We are seeking a Senior Director, Quality Compliance will lead and oversee the compliance function within the Quality organization, ensuring that all commercial operations-including manufacturing, supply chain, distribution, and post-market activities-adhere to applicable global regulatory requirements and internal standards. Your role will be responsible for building and sustaining a culture of quality, integrity, and compliance across the organization. You bring deep expertise in GxP regulations, a strong background in commercial biotech operations, and the ability to partner cross-functionally to drive operational excellence.
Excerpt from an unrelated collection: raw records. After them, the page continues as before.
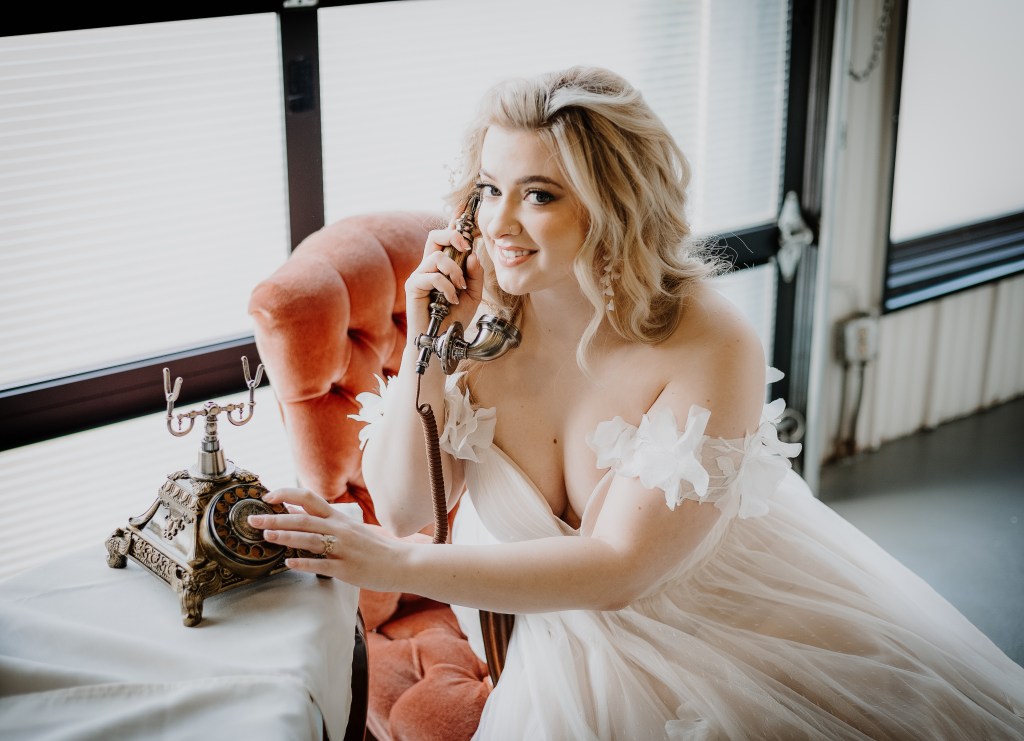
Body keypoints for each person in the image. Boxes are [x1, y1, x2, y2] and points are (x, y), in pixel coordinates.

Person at [249, 66, 1024, 739]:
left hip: (727, 635)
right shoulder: (481, 321)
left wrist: (396, 563)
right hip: (563, 651)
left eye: (539, 194)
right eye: (488, 189)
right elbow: (401, 503)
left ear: (612, 205)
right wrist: (427, 346)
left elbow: (621, 565)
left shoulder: (711, 342)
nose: (499, 224)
This is a full-time hybrid position (3 days a week) in our Somerville - Assembly Row, Massachusetts office.

RESPONSIBILITIES

• Provide compliance support for all programs (commercial and clinical)
• Execute on critical compliance escalations, risks and events (Risk register, BPDR, recalls, complaints)
• Manage Audit program including self-inspection and R&D
• Third party qualification includes external audits, initial qualification and monitoring / requalification on periodic frequency.
• Foundational compliance for bbb including QMS oversight, document control, record retention and training
• Ensure inspection readiness at all times and support partner inspection readiness activities as needed.
• Provide strategic leadership for Quality Compliance across global commercial operations.
• Develop, implement, and maintain the company's quality compliance programs, policies, and procedures in alignment with FDA, EMA, ICH, and other applicable regulatory requirements.
• Serve as a key member of the Quality Leadership Team, influencing strategy, governance, and resource planning.

QUALIFICATIONS

• Bachelor's degree in life sciences, engineering, or related field required; advanced degree preferred.
• 12+ years of progressive experience in Quality and Compliance within the biopharmaceutical industry, with at least 5 years in a senior leadership role.
• Deep knowledge of GxP regulations (GMP, GDP, GLP, GCP) applicable to commercial biotech operations.
• Proven track record in leading regulatory inspections (FDA, EMA, MHRA, etc.) with successful outcomes.
• Experience building and scaling global quality compliance systems and programs.
• Strong collaboration and influencing skills across diverse functions and levels of the organization.
• Exceptional judgment, integrity, and ability to make risk-based decisions in a fast-paced environment.
• Excellent communication, leadership, and presentation skills.